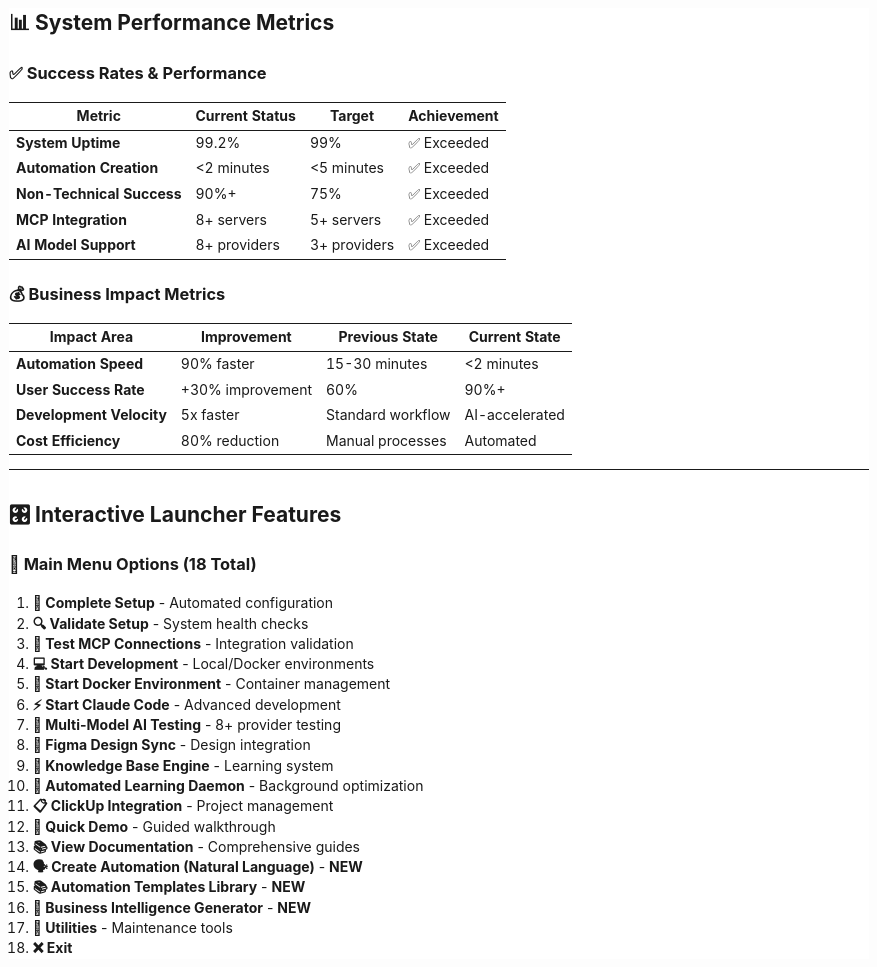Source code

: 
## 📊 **System Performance Metrics**

### ✅ **Success Rates & Performance**
| Metric | Current Status | Target | Achievement |
|--------|---------------|--------|-------------|
| **System Uptime** | 99.2% | 99% | ✅ Exceeded |
| **Automation Creation** | <2 minutes | <5 minutes | ✅ Exceeded |
| **Non-Technical Success** | 90%+ | 75% | ✅ Exceeded |
| **MCP Integration** | 8+ servers | 5+ servers | ✅ Exceeded |
| **AI Model Support** | 8+ providers | 3+ providers | ✅ Exceeded |

### 💰 **Business Impact Metrics**
| Impact Area | Improvement | Previous State | Current State |
|-------------|-------------|----------------|---------------|
| **Automation Speed** | 90% faster | 15-30 minutes | <2 minutes |
| **User Success Rate** | +30% improvement | 60% | 90%+ |
| **Development Velocity** | 5x faster | Standard workflow | AI-accelerated |
| **Cost Efficiency** | 80% reduction | Manual processes | Automated |

---

## 🎛️ **Interactive Launcher Features**

### 🌟 **Main Menu Options (18 Total)**
1. **🚀 Complete Setup** - Automated configuration
2. **🔍 Validate Setup** - System health checks
3. **🧪 Test MCP Connections** - Integration validation
4. **💻 Start Development** - Local/Docker environments
5. **🐳 Start Docker Environment** - Container management
6. **⚡ Start Claude Code** - Advanced development
7. **🤖 Multi-Model AI Testing** - 8+ provider testing
8. **🎨 Figma Design Sync** - Design integration
9. **🧠 Knowledge Base Engine** - Learning system
10. **🤖 Automated Learning Daemon** - Background optimization
11. **📋 ClickUp Integration** - Project management
12. **🎯 Quick Demo** - Guided walkthrough
13. **📚 View Documentation** - Comprehensive guides
14. **🗣️ Create Automation (Natural Language)** - **NEW**
15. **📚 Automation Templates Library** - **NEW**
16. **🎯 Business Intelligence Generator** - **NEW**
17. **🔧 Utilities** - Maintenance tools
18. **❌ Exit**
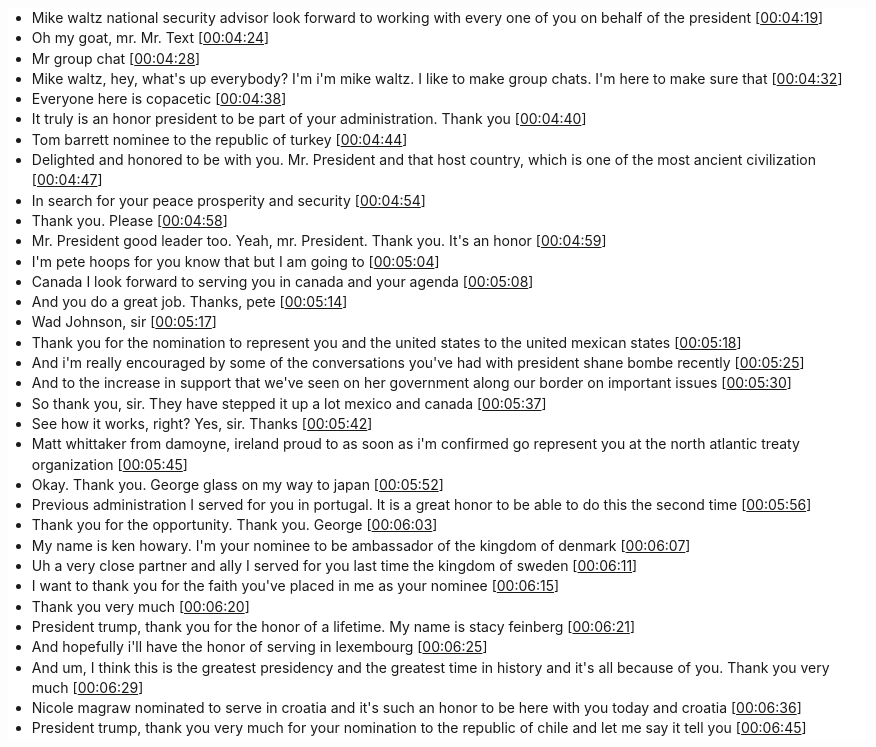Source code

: *  Mike waltz national security advisor look forward to working with every one of you on behalf of the president [[00:04:19](https://www.youtube.com/watch?v=B2PhTtW-49M&t=259.53999999999996s)]
*  Oh my goat, mr. Mr. Text [[00:04:24](https://www.youtube.com/watch?v=B2PhTtW-49M&t=264.58s)]
*  Mr group chat [[00:04:28](https://www.youtube.com/watch?v=B2PhTtW-49M&t=268.58s)]
*  Mike waltz, hey, what's up everybody? I'm i'm mike waltz. I like to make group chats. I'm here to make sure that [[00:04:32](https://www.youtube.com/watch?v=B2PhTtW-49M&t=272.09999999999997s)]
*  Everyone here is copacetic [[00:04:38](https://www.youtube.com/watch?v=B2PhTtW-49M&t=278.1s)]
*  It truly is an honor president to be part of your administration. Thank you [[00:04:40](https://www.youtube.com/watch?v=B2PhTtW-49M&t=280.74s)]
*  Tom barrett nominee to the republic of turkey [[00:04:44](https://www.youtube.com/watch?v=B2PhTtW-49M&t=284.42s)]
*  Delighted and honored to be with you. Mr. President and that host country, which is one of the most ancient civilization [[00:04:47](https://www.youtube.com/watch?v=B2PhTtW-49M&t=287.78000000000003s)]
*  In search for your peace prosperity and security [[00:04:54](https://www.youtube.com/watch?v=B2PhTtW-49M&t=294.5s)]
*  Thank you. Please [[00:04:58](https://www.youtube.com/watch?v=B2PhTtW-49M&t=298.02000000000004s)]
*  Mr. President good leader too. Yeah, mr. President. Thank you. It's an honor [[00:04:59](https://www.youtube.com/watch?v=B2PhTtW-49M&t=299.62s)]
*  I'm pete hoops for you know that but I am going to [[00:05:04](https://www.youtube.com/watch?v=B2PhTtW-49M&t=304.65999999999997s)]
*  Canada I look forward to serving you in canada and your agenda [[00:05:08](https://www.youtube.com/watch?v=B2PhTtW-49M&t=308.74s)]
*  And you do a great job. Thanks, pete [[00:05:14](https://www.youtube.com/watch?v=B2PhTtW-49M&t=314.34s)]
*  Wad Johnson, sir [[00:05:17](https://www.youtube.com/watch?v=B2PhTtW-49M&t=317.46s)]
*  Thank you for the nomination to represent you and the united states to the united mexican states [[00:05:18](https://www.youtube.com/watch?v=B2PhTtW-49M&t=318.9s)]
*  And i'm really encouraged by some of the conversations you've had with president shane bombe recently [[00:05:25](https://www.youtube.com/watch?v=B2PhTtW-49M&t=325.38s)]
*  And to the increase in support that we've seen on her government along our border on important issues [[00:05:30](https://www.youtube.com/watch?v=B2PhTtW-49M&t=330.74s)]
*  So thank you, sir. They have stepped it up a lot mexico and canada [[00:05:37](https://www.youtube.com/watch?v=B2PhTtW-49M&t=337.46s)]
*  See how it works, right? Yes, sir. Thanks [[00:05:42](https://www.youtube.com/watch?v=B2PhTtW-49M&t=342.42s)]
*  Matt whittaker from damoyne, ireland proud to as soon as i'm confirmed go represent you at the north atlantic treaty organization [[00:05:45](https://www.youtube.com/watch?v=B2PhTtW-49M&t=345.3s)]
*  Okay. Thank you. George glass on my way to japan [[00:05:52](https://www.youtube.com/watch?v=B2PhTtW-49M&t=352.98s)]
*  Previous administration I served for you in portugal. It is a great honor to be able to do this the second time [[00:05:56](https://www.youtube.com/watch?v=B2PhTtW-49M&t=356.98s)]
*  Thank you for the opportunity. Thank you. George [[00:06:03](https://www.youtube.com/watch?v=B2PhTtW-49M&t=363.78000000000003s)]
*  My name is ken howary. I'm your nominee to be ambassador of the kingdom of denmark [[00:06:07](https://www.youtube.com/watch?v=B2PhTtW-49M&t=367.14s)]
*  Uh a very close partner and ally I served for you last time the kingdom of sweden [[00:06:11](https://www.youtube.com/watch?v=B2PhTtW-49M&t=371.7s)]
*  I want to thank you for the faith you've placed in me as your nominee [[00:06:15](https://www.youtube.com/watch?v=B2PhTtW-49M&t=375.7s)]
*  Thank you very much [[00:06:20](https://www.youtube.com/watch?v=B2PhTtW-49M&t=380.34000000000003s)]
*  President trump, thank you for the honor of a lifetime. My name is stacy feinberg [[00:06:21](https://www.youtube.com/watch?v=B2PhTtW-49M&t=381.85999999999996s)]
*  And hopefully i'll have the honor of serving in lexembourg [[00:06:25](https://www.youtube.com/watch?v=B2PhTtW-49M&t=385.53999999999996s)]
*  And um, I think this is the greatest presidency and the greatest time in history and it's all because of you. Thank you very much [[00:06:29](https://www.youtube.com/watch?v=B2PhTtW-49M&t=389.21999999999997s)]
*  Nicole magraw nominated to serve in croatia and it's such an honor to be here with you today and croatia [[00:06:36](https://www.youtube.com/watch?v=B2PhTtW-49M&t=396.34s)]
*  President trump, thank you very much for your nomination to the republic of chile and let me say it tell you [[00:06:45](https://www.youtube.com/watch?v=B2PhTtW-49M&t=405.7s)]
--------------------
• [Try it]:
Once you reach the line with "for the opportunity." in the data above, copy it and every line after it exactly, up to and including the line with "And hopefully i'll".

• [Output below]:
*  Thank you for the opportunity. Thank you. George [[00:06:03](https://www.youtube.com/watch?v=B2PhTtW-49M&t=363.78000000000003s)]
*  My name is ken howary. I'm your nominee to be ambassador of the kingdom of denmark [[00:06:07](https://www.youtube.com/watch?v=B2PhTtW-49M&t=367.14s)]
*  Uh a very close partner and ally I served for you last time the kingdom of sweden [[00:06:11](https://www.youtube.com/watch?v=B2PhTtW-49M&t=371.7s)]
*  I want to thank you for the faith you've placed in me as your nominee [[00:06:15](https://www.youtube.com/watch?v=B2PhTtW-49M&t=375.7s)]
*  Thank you very much [[00:06:20](https://www.youtube.com/watch?v=B2PhTtW-49M&t=380.34000000000003s)]
*  President trump, thank you for the honor of a lifetime. My name is stacy feinberg [[00:06:21](https://www.youtube.com/watch?v=B2PhTtW-49M&t=381.85999999999996s)]
*  And hopefully i'll have the honor of serving in lexembourg [[00:06:25](https://www.youtube.com/watch?v=B2PhTtW-49M&t=385.53999999999996s)]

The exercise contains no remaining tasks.